The Ophidia Stack: Toward Large Scale, Big Data Analytics Experiments for Climate Change
Abstract:The Ophidia project is a research effort on big data analytics facing scientific data analysis challenges in multiple domains (e.g. climate change). It provides a “datacube-oriented” framework responsible for atomically processing and manipulating scientific datasets, by providing a common way to run distributive tasks on large set of data fragments (chunks).
Ophidia provides declarative, server-side, and parallel data analysis, jointly with an internal storage model able to efficiently deal with multidimensional data and a hierarchical data organization to manage large data volumes. The project relies on a strong background on high performance database management and On-Line Analytical Processing (OLAP) systems to manage large scientific datasets.
The Ophidia analytics platform provides several data operators to manipulate datacubes (about 50), and array-based primitives (more than 100) to perform data analysis on large scientific data arrays. To address interoperability, Ophidia provides multiple server interfaces (e.g. OGC-WPS). From a client standpoint, a Python interface enables the exploitation of the framework into Python-based eco-systems/applications (e.g. IPython) and the straightforward adoption of a strong set of related libraries (e.g. SciPy, NumPy).
The talk will highlight a key feature of the Ophidia framework stack: the “Analytics Workflow Management System” (AWfMS). The Ophidia AWfMS coordinates, orchestrates, optimises and monitors the execution of multiple scientific data analytics and visualization tasks, thus supporting “complex analytics experiments”.
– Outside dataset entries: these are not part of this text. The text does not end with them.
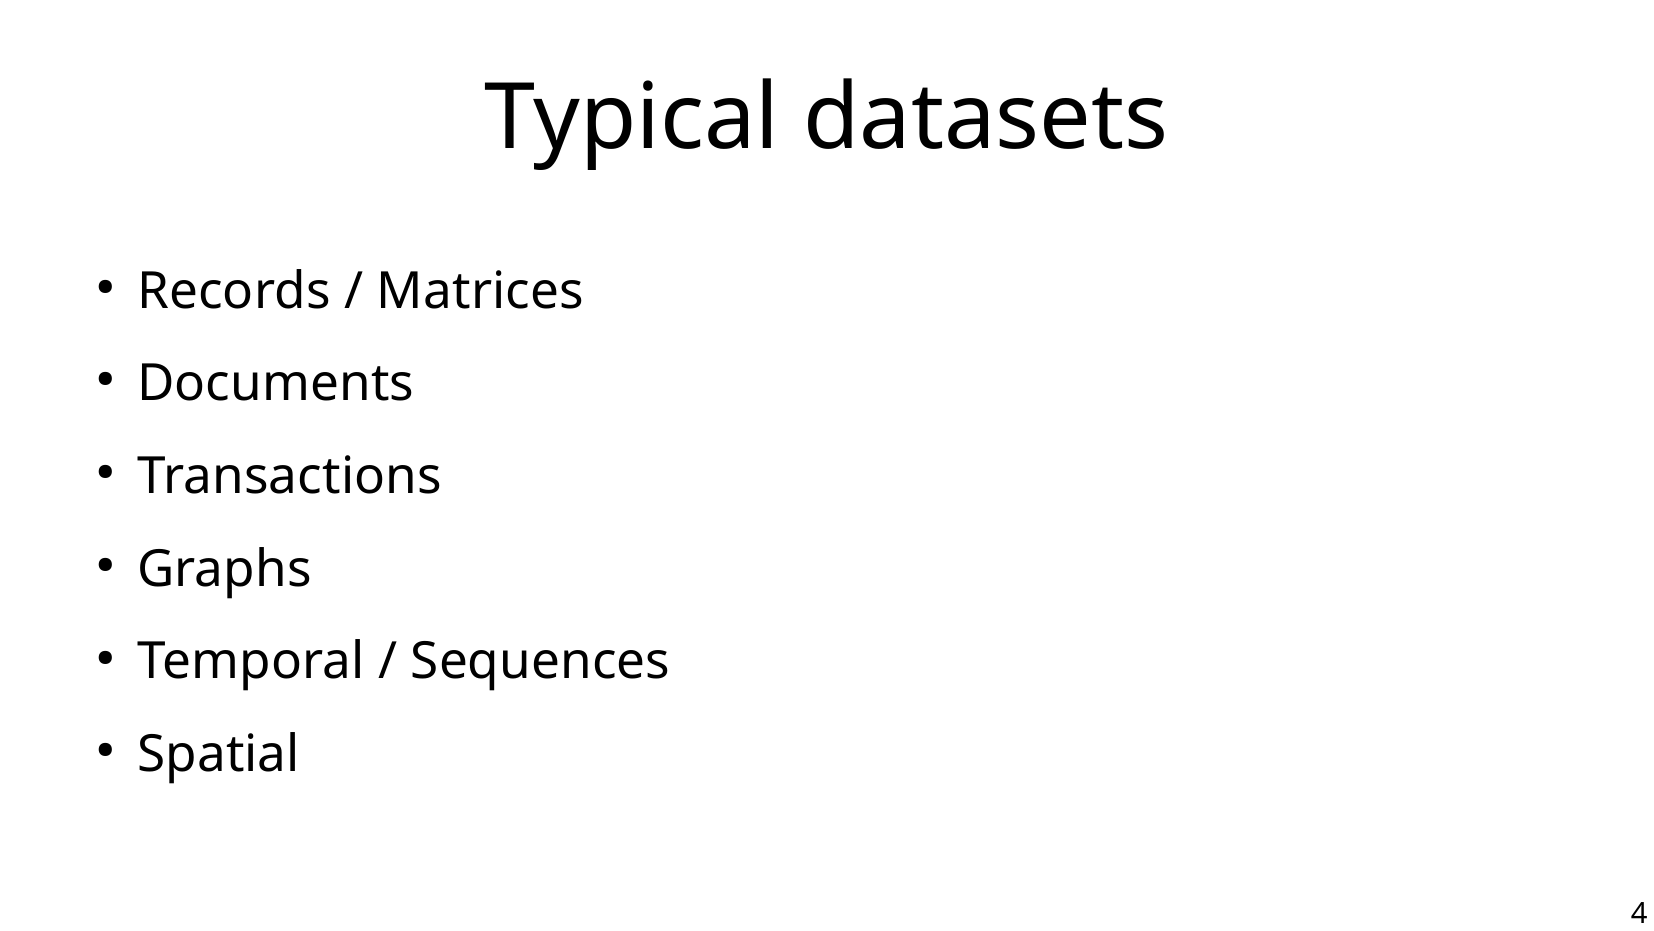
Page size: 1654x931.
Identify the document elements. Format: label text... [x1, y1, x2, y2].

title Typical datasets [82, 1, 1571, 226]
list Records / Matrices Documents Transactions Graphs Temporal / Sequences Spatial [82, 253, 1571, 793]
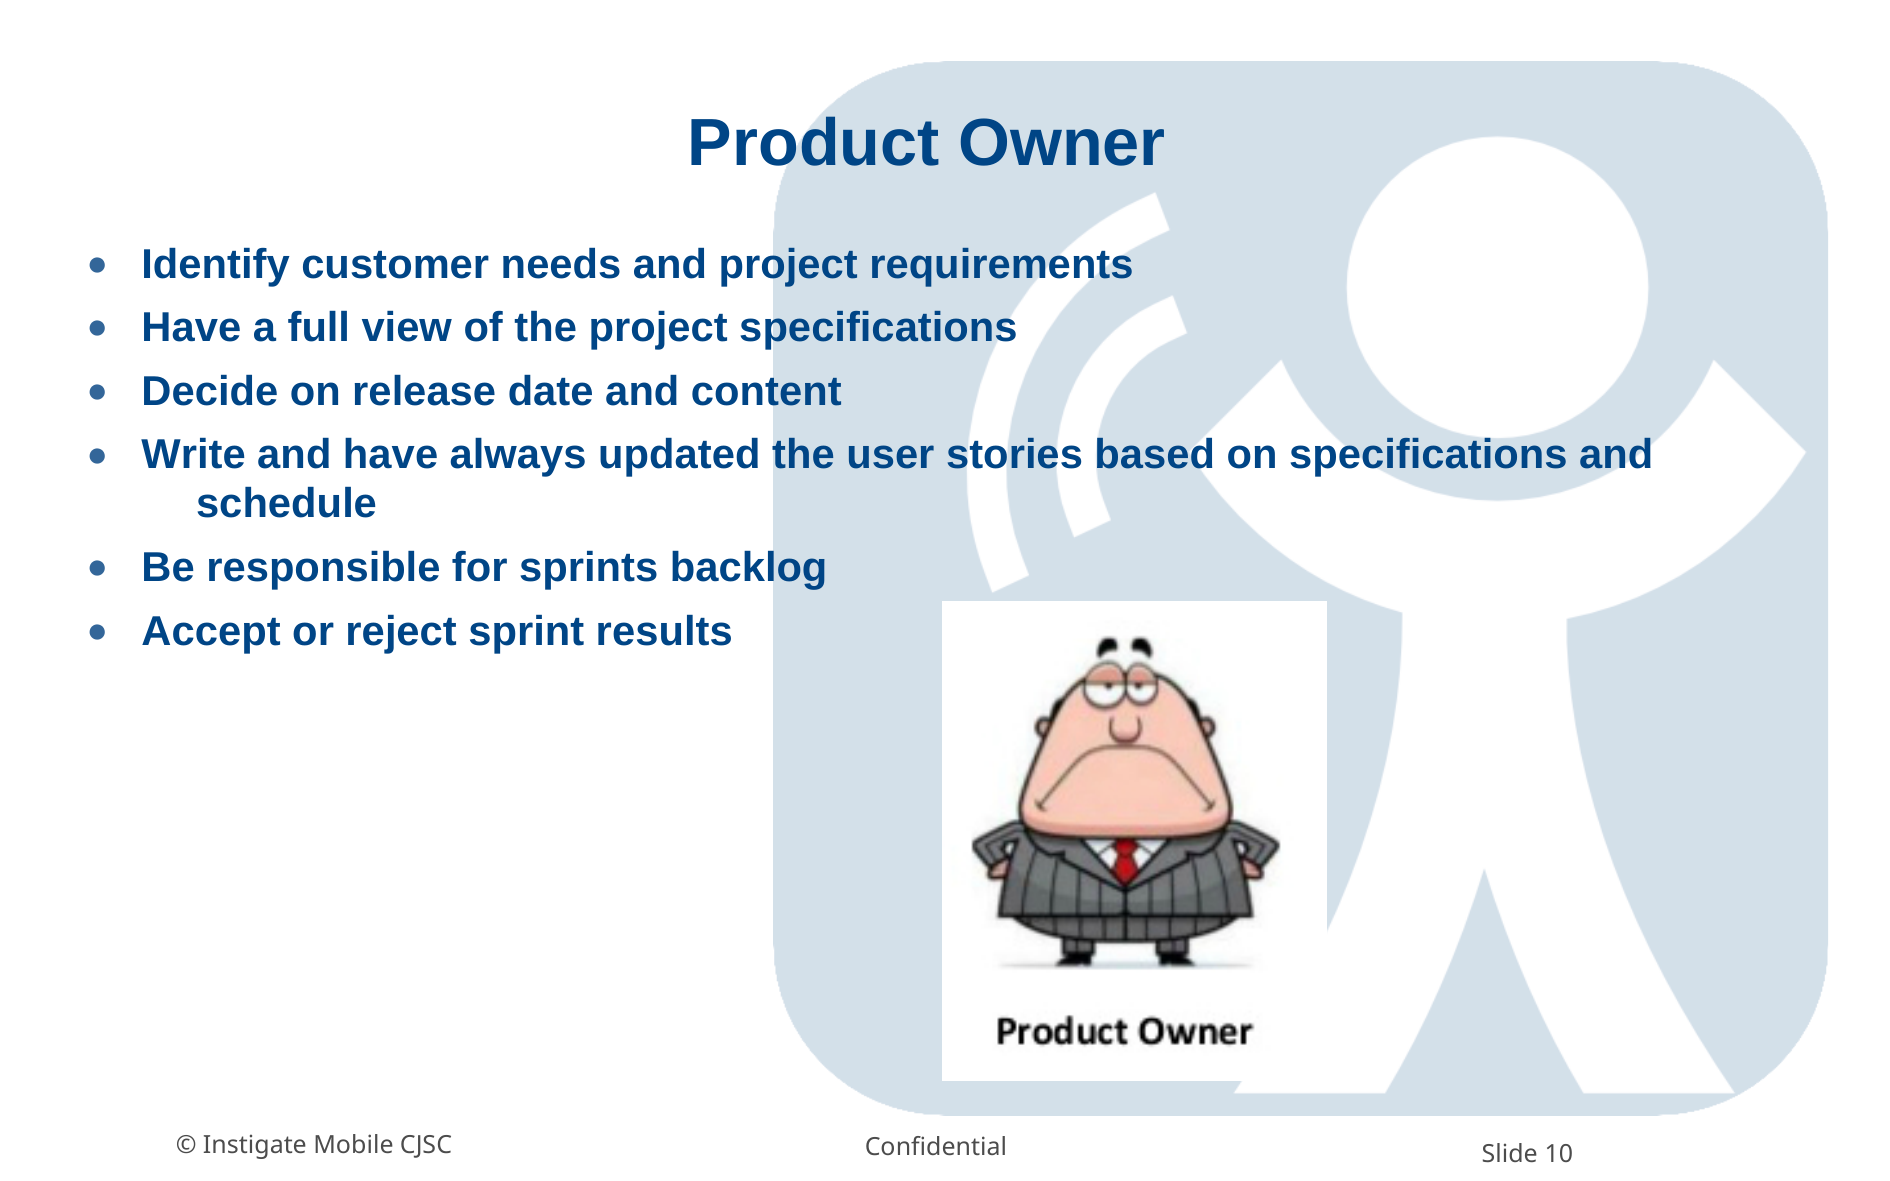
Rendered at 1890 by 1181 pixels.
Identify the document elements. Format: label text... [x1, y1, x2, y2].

Some real use cases related to the CMIP5 experiment will be discussed. In particular, with regard to the “Climate models intercomparison data analysis” case study proposed in the EU H2020 INDIGO-DataCloud project, workflows related to (i) anomalies, (ii) trend, and (iii) climate change signal analysis will be presented. Such workflows will be distributed across multiple sites - according to the datasets distribution - and will include intercomparison, ensemble, and outlier analysis. The two-level workflow solution envisioned in INDIGO (coarse grain for distributed tasks orchestration, and fine grain, at the level of a single data analytics cluster instance) will be presented and discussed.